§ **Task objective**: Beneath this instruction is a listing; print exactly the lines in it starting at the line that contains "[00:00.000]" and going through the line that contains "27: (454, 144, 1.10)".
__________
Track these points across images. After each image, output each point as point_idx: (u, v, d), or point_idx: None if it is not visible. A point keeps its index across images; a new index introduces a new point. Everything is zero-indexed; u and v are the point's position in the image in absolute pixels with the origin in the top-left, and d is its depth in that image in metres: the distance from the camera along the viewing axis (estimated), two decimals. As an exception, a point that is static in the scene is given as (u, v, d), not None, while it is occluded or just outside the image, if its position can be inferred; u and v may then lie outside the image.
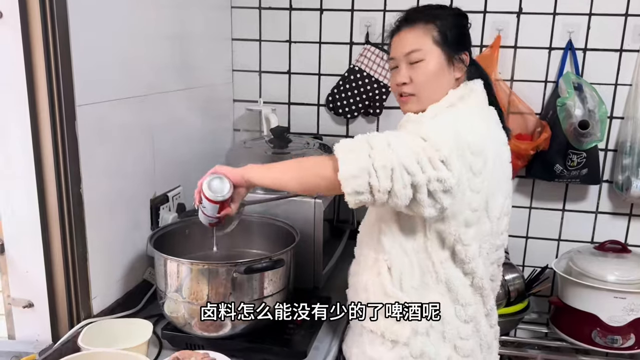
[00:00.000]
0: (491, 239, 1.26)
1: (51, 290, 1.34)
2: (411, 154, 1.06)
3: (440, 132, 1.11)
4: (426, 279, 1.22)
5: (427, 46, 1.25)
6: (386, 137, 1.09)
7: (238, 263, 1.30)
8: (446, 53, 1.25)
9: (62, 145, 1.27)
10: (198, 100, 1.96)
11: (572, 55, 2.02)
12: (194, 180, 1.89)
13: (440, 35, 1.25)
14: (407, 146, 1.07)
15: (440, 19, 1.26)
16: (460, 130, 1.13)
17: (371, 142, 1.08)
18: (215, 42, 2.11)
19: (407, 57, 1.26)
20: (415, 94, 1.27)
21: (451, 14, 1.30)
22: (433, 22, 1.26)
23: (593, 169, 2.01)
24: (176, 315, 1.35)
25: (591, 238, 2.16)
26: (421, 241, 1.21)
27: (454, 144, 1.10)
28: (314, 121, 2.25)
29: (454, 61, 1.26)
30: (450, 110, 1.22)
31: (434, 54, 1.25)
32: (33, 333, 1.35)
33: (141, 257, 1.61)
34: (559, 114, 1.96)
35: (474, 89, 1.27)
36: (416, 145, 1.07)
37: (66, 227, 1.31)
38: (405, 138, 1.10)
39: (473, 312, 1.25)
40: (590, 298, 1.92)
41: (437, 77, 1.25)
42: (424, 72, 1.25)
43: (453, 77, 1.27)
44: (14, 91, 1.22)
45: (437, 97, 1.25)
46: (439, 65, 1.25)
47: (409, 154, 1.06)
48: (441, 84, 1.26)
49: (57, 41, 1.22)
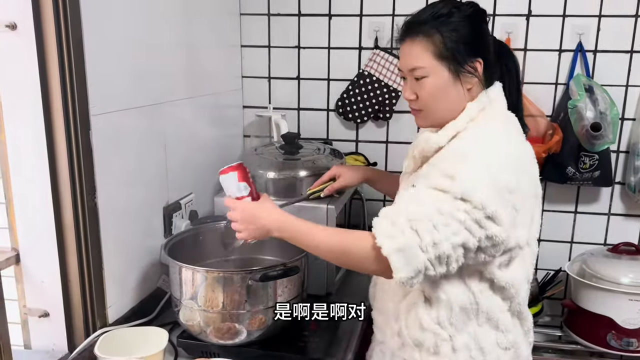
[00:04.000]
0: (532, 261, 1.22)
1: (67, 300, 1.34)
2: (458, 226, 1.02)
3: (478, 185, 1.03)
4: (466, 310, 1.16)
5: (429, 62, 1.14)
6: (428, 215, 1.03)
7: (253, 270, 1.30)
8: (452, 67, 1.15)
9: (77, 155, 1.27)
10: (208, 107, 1.96)
11: (582, 57, 2.01)
12: (206, 187, 1.92)
13: (444, 48, 1.13)
14: (453, 218, 1.02)
15: (445, 28, 1.14)
16: (494, 171, 1.06)
17: (417, 228, 1.02)
18: (224, 49, 2.11)
19: (411, 73, 1.18)
20: (423, 110, 1.20)
21: (462, 16, 1.16)
22: (436, 34, 1.14)
23: (605, 170, 2.00)
24: (192, 323, 1.35)
25: (604, 240, 2.15)
26: (457, 274, 1.13)
27: (495, 192, 1.04)
28: (324, 126, 2.25)
29: (461, 74, 1.15)
30: (473, 130, 1.14)
31: (437, 70, 1.15)
32: (49, 342, 1.36)
33: (155, 265, 1.61)
34: (570, 116, 1.95)
35: (494, 98, 1.19)
36: (459, 212, 1.02)
37: (81, 237, 1.31)
38: (446, 207, 1.03)
39: (513, 338, 1.20)
40: (604, 301, 1.91)
41: (444, 93, 1.16)
42: (429, 89, 1.16)
43: (464, 89, 1.17)
44: (29, 101, 1.23)
45: (449, 112, 1.17)
46: (444, 81, 1.15)
47: (457, 229, 1.02)
48: (450, 99, 1.17)
49: (71, 52, 1.23)
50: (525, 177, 1.12)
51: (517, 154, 1.15)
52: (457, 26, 1.14)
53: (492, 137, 1.13)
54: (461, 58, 1.14)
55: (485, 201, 1.02)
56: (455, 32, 1.14)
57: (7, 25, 1.19)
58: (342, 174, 1.56)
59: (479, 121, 1.15)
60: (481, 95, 1.18)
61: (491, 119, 1.16)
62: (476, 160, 1.07)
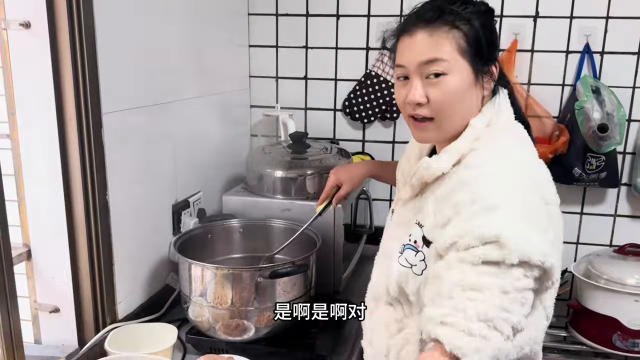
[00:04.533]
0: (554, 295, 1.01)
1: (77, 296, 1.36)
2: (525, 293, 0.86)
3: (528, 241, 0.85)
4: None
5: (452, 56, 0.96)
6: (496, 304, 0.83)
7: (262, 268, 1.31)
8: (475, 67, 0.98)
9: (88, 153, 1.29)
10: (216, 106, 1.98)
11: (589, 59, 2.01)
12: (214, 185, 1.94)
13: (469, 44, 0.97)
14: (517, 290, 0.85)
15: (469, 21, 0.97)
16: (531, 216, 0.90)
17: (494, 325, 0.82)
18: (232, 48, 2.13)
19: (424, 67, 0.97)
20: (435, 119, 1.00)
21: (481, 12, 1.00)
22: (461, 25, 0.97)
23: (612, 172, 2.01)
24: (200, 320, 1.36)
25: (610, 241, 2.15)
26: None
27: (542, 238, 0.88)
28: (331, 126, 2.26)
29: (483, 77, 1.00)
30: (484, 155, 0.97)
31: (460, 67, 0.97)
32: (59, 338, 1.37)
33: (163, 262, 1.62)
34: (577, 117, 1.95)
35: (502, 110, 1.03)
36: (521, 280, 0.85)
37: (92, 233, 1.33)
38: (508, 283, 0.84)
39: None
40: (610, 301, 1.91)
41: (464, 98, 0.98)
42: (447, 90, 0.97)
43: (480, 96, 1.01)
44: (42, 100, 1.24)
45: (463, 122, 1.00)
46: (466, 82, 0.98)
47: (525, 296, 0.86)
48: (467, 106, 1.00)
49: (84, 50, 1.24)
50: (551, 206, 0.96)
51: (539, 179, 0.97)
52: (480, 20, 0.98)
53: (512, 168, 0.95)
54: (485, 58, 0.99)
55: (543, 255, 0.86)
56: (482, 27, 0.98)
57: (21, 24, 1.21)
58: (343, 181, 1.44)
59: (486, 140, 0.99)
60: (486, 108, 1.02)
61: (499, 136, 1.00)
62: (509, 209, 0.88)
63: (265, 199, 1.75)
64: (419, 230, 1.00)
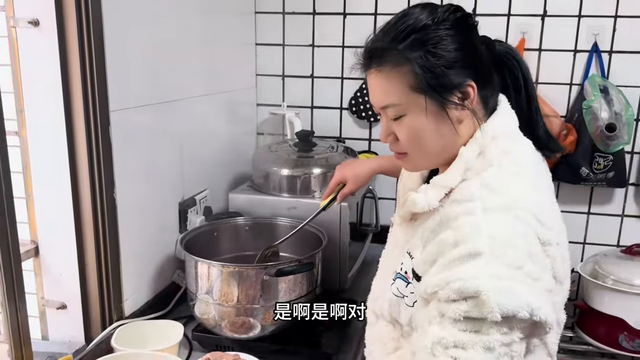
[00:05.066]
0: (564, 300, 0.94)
1: (84, 292, 1.36)
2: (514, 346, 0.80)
3: (511, 296, 0.78)
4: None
5: (404, 97, 0.88)
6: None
7: (268, 266, 1.31)
8: (435, 99, 0.87)
9: (96, 150, 1.30)
10: (223, 105, 1.98)
11: (597, 58, 2.00)
12: (220, 183, 1.94)
13: (421, 78, 0.86)
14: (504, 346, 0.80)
15: (419, 49, 0.86)
16: (518, 267, 0.81)
17: None
18: (239, 47, 2.13)
19: (384, 111, 0.92)
20: (408, 153, 0.95)
21: (441, 30, 0.87)
22: (409, 60, 0.86)
23: (619, 171, 1.99)
24: (207, 317, 1.36)
25: (617, 242, 2.14)
26: None
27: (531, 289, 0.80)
28: (337, 125, 2.26)
29: (448, 107, 0.88)
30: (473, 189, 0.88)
31: (417, 104, 0.88)
32: (66, 334, 1.38)
33: (170, 260, 1.63)
34: (585, 116, 1.94)
35: (498, 134, 0.91)
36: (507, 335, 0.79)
37: (100, 231, 1.34)
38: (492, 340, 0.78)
39: None
40: (617, 302, 1.90)
41: (432, 131, 0.90)
42: (410, 130, 0.91)
43: (456, 124, 0.90)
44: (50, 97, 1.25)
45: (444, 151, 0.93)
46: (429, 117, 0.89)
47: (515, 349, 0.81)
48: (440, 138, 0.91)
49: (92, 48, 1.25)
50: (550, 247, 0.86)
51: (535, 223, 0.85)
52: (436, 45, 0.86)
53: (501, 210, 0.85)
54: (445, 87, 0.87)
55: (530, 309, 0.79)
56: (433, 54, 0.86)
57: (30, 21, 1.21)
58: (348, 179, 1.40)
59: (478, 170, 0.89)
60: (478, 133, 0.91)
61: (493, 165, 0.89)
62: (490, 258, 0.80)
63: (271, 197, 1.75)
64: (409, 262, 0.95)
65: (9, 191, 1.11)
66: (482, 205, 0.85)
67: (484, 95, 0.92)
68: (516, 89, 0.99)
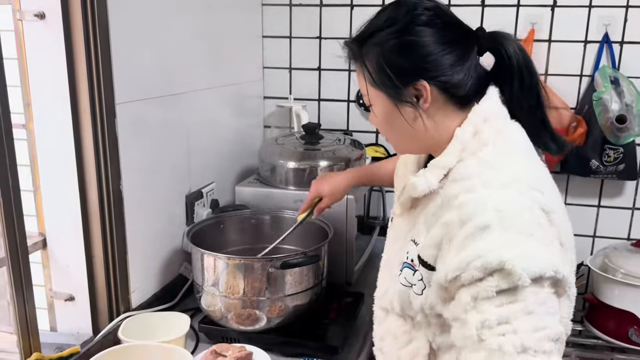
__________
§ **Task solution**:
[00:00.000]
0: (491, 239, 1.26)
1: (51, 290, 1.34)
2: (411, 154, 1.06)
3: (440, 132, 1.11)
4: (426, 279, 1.22)
5: (427, 46, 1.25)
6: (386, 137, 1.09)
7: (238, 263, 1.30)
8: (446, 53, 1.25)
9: (62, 145, 1.27)
10: (198, 100, 1.96)
11: (572, 55, 2.02)
12: (194, 180, 1.89)
13: (440, 35, 1.25)
14: (407, 146, 1.07)
15: (440, 19, 1.26)
16: (460, 130, 1.13)
17: (371, 142, 1.08)
18: (215, 42, 2.11)
19: (407, 57, 1.26)
20: (415, 94, 1.27)
21: (451, 14, 1.30)
22: (433, 22, 1.26)
23: (593, 169, 2.01)
24: (176, 315, 1.35)
25: (591, 238, 2.16)
26: (421, 241, 1.21)
27: (454, 144, 1.10)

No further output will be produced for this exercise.